Building Bridges

Building Bridges

 Yesterday I was asked by a senior construction lawyer, considering an alternative career in legal search, what we actually did and why I made the leap from a career in law.

“I don’t want to be one of those volume recruiters, so I’m thinking legal search” she said. This was my reply:

I love building things. I was always at my brother’s LEGO constantly as a child.

What we do is like building a huge bridge from scratch. So, imagine you’re commissioned by a visionary client to build a beautiful bridge which allows them to welcome new traffic from a specific region they want access to. Lots of others want to build that bridge, but you really believe in their vision for it and they're a great client to work with, committed to growth with purpose.

Your mission if you choose to accept it?
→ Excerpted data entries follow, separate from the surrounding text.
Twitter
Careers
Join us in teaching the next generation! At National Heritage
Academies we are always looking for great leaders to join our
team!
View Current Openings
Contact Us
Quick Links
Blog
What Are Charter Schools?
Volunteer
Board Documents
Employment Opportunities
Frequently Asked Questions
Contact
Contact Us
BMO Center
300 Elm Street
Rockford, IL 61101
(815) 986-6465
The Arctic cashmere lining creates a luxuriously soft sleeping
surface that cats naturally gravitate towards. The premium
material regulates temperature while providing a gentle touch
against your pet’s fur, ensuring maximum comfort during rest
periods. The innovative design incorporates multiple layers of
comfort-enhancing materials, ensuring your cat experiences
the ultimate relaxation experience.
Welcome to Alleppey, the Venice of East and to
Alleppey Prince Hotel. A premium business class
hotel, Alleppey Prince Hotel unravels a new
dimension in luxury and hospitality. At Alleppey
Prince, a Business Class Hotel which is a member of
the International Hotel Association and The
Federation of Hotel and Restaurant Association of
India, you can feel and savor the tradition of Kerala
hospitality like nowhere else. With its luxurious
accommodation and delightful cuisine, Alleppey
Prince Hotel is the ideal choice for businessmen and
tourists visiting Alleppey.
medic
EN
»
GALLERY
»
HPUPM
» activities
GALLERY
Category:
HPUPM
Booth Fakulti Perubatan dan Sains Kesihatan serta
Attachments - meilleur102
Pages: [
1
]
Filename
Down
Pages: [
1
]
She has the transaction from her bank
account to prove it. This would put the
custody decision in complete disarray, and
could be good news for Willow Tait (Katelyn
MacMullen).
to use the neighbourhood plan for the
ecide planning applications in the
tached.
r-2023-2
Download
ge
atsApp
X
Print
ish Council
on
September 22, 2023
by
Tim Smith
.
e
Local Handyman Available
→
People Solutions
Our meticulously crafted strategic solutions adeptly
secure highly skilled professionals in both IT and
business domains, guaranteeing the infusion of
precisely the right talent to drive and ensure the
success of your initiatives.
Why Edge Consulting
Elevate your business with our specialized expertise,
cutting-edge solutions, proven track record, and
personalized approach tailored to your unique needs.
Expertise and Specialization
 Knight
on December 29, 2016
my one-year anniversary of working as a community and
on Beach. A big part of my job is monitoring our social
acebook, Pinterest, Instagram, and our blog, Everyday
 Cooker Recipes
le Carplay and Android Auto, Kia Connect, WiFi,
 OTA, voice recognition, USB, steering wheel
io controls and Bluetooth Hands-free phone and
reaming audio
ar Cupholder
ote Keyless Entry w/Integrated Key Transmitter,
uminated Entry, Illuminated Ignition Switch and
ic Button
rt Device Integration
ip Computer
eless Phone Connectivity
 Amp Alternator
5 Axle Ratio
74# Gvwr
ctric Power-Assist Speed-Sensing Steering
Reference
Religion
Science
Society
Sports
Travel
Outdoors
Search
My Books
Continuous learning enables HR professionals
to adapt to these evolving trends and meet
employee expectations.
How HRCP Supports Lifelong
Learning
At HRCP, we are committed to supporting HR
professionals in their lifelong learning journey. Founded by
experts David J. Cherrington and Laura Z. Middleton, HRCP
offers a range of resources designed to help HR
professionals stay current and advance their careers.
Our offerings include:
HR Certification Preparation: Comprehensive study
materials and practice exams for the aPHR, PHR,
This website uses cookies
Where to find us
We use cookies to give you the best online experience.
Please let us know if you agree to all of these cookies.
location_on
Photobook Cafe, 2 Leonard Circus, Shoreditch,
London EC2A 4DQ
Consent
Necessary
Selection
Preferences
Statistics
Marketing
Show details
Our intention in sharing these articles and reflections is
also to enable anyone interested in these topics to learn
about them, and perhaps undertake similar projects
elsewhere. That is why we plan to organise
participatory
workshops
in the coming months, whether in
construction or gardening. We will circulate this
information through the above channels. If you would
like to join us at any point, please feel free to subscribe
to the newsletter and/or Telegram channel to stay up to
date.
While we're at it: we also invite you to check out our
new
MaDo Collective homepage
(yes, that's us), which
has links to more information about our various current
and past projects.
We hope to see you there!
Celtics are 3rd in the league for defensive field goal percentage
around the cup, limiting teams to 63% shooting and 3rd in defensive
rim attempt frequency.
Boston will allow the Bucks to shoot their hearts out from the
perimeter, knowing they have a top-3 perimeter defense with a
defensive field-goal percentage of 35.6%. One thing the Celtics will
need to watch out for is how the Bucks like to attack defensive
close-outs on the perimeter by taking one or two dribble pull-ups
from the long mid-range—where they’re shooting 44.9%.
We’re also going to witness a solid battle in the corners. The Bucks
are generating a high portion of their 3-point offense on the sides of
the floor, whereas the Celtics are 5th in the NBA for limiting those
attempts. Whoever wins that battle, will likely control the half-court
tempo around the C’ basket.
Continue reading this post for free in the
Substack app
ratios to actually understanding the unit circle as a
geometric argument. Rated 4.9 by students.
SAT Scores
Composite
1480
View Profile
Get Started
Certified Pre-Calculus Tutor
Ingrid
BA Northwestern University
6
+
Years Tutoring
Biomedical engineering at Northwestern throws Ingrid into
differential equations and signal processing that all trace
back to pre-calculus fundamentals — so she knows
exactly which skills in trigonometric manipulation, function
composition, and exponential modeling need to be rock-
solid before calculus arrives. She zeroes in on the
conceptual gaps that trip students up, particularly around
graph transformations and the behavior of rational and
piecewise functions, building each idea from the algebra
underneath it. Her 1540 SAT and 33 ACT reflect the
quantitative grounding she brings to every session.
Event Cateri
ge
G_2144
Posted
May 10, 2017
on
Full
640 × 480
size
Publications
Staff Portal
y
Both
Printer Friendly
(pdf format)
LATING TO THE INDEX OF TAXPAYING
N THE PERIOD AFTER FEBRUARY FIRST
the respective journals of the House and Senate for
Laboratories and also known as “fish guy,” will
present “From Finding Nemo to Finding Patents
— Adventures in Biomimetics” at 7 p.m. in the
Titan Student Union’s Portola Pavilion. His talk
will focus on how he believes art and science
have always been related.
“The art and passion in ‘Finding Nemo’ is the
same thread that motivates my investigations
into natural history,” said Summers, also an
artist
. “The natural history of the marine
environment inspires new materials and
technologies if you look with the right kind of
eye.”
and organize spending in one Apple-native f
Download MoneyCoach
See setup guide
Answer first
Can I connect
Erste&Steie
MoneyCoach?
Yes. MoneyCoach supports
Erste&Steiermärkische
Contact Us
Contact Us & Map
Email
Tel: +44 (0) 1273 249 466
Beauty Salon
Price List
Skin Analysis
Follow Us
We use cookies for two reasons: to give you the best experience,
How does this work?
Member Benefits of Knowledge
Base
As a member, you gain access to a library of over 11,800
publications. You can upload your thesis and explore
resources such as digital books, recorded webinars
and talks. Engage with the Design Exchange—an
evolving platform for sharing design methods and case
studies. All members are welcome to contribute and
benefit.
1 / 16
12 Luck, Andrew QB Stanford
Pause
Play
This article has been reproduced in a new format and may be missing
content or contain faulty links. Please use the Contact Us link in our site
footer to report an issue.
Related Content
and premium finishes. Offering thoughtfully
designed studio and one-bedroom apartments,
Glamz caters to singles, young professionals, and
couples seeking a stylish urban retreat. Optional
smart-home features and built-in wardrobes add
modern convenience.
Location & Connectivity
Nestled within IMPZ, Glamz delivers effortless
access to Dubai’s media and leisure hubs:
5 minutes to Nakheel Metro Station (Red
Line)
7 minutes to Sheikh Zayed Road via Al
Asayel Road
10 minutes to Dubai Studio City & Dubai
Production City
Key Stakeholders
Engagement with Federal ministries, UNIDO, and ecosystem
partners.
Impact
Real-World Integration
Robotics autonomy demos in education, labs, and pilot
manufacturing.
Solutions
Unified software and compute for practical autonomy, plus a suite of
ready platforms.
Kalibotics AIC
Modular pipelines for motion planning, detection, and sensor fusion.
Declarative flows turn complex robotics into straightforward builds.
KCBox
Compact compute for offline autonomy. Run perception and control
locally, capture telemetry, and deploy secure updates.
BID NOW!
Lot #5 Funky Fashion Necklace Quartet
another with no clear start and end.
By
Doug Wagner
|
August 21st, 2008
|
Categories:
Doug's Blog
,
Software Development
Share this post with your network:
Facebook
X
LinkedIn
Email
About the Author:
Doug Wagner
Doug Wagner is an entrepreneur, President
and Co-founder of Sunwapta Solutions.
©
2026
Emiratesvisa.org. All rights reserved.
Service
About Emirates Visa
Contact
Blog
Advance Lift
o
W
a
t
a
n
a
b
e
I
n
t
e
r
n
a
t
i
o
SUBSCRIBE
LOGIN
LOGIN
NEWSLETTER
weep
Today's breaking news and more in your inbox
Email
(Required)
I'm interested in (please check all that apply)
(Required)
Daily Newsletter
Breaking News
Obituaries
The lot! Strategically plan the project; source the best materials; find uniquely skilled subcontractors from around the world; and then build it. 3 months you estimate if everything works well: you can do this!

You manage to find and engage the high performing subcontractors after a lot of calls and research. You lure them away temporarily from another project they were busy on (your prospective candidates). They get excited about this potentially transformational piece of architecture. You get to really know them ensuring they are absolutely spot on for it - they don't want to feel 'assessed' so you use a subtle art. Every day, you have to make sure they turn up, engaged and at their best. But sometimes it can be easier for them to just not bother. They were happy enough not building the bridge; there are plenty of others out there. If their requested materials don’t arrive when they want them to, they just want to walk away. Who cares about someone else’s vision? It’s just that, a vision – won’t happen without them anyway, no loss.

And then, out of the blue your client flip-flops and says “I’m not sure I want to build that bridge anymore”. What?!?! You’re mid-way through! Back to basics to remind them of what this can do for their region, the traffic they will get and impact they will make (wasn't it them who said they wanted to build it?)

 After a rollercoaster ride, it's built. It’s magnificent. Look how happy everyone is. That’s magic, what a feeling. Literally transformed people’s lives there.

As to those volume recruiters you’re not fond of: they don’t get paid a thing until the bridge is built, sometimes months later. So they have to build a lot of bridges.

A headhunter gets paid a portion up front to take on the project, to the exclusion of others. The amount paid covers some materials, maybe a month of wages at best. The longer the project takes, the bigger your loss. When it’s built, you get paid the rest. All up it's a risky process and you self-mitigate the risk every step."

 “I think I may stick with my legal career, that sounds exhausting. And so unpredictable!” she said

Hit the nail on the head there. If it’s predictability you want, you won’t find it in this career.

But wow.......that bridge. 

Sean Murphy

Legal Recruitment Specialist (Private Practice) at Taylor Root

3y

A great description.

Simon Drake

Strategic Partner, Advisor, Interim/Fractional COO, Consultant,Business Architect, Professional Coach & Mentor

3y

Great post Miranda, the world of recruitment is now quite a complicated world, with many propositions/methodologies and peoples view of recruiters and 'value' is often very distorted.. particularly as much of the industry works on the 'give services away for free unless you place' contingency model, nice to hear your client appreciated the hard work and talent needed to do Search professionally. Well done.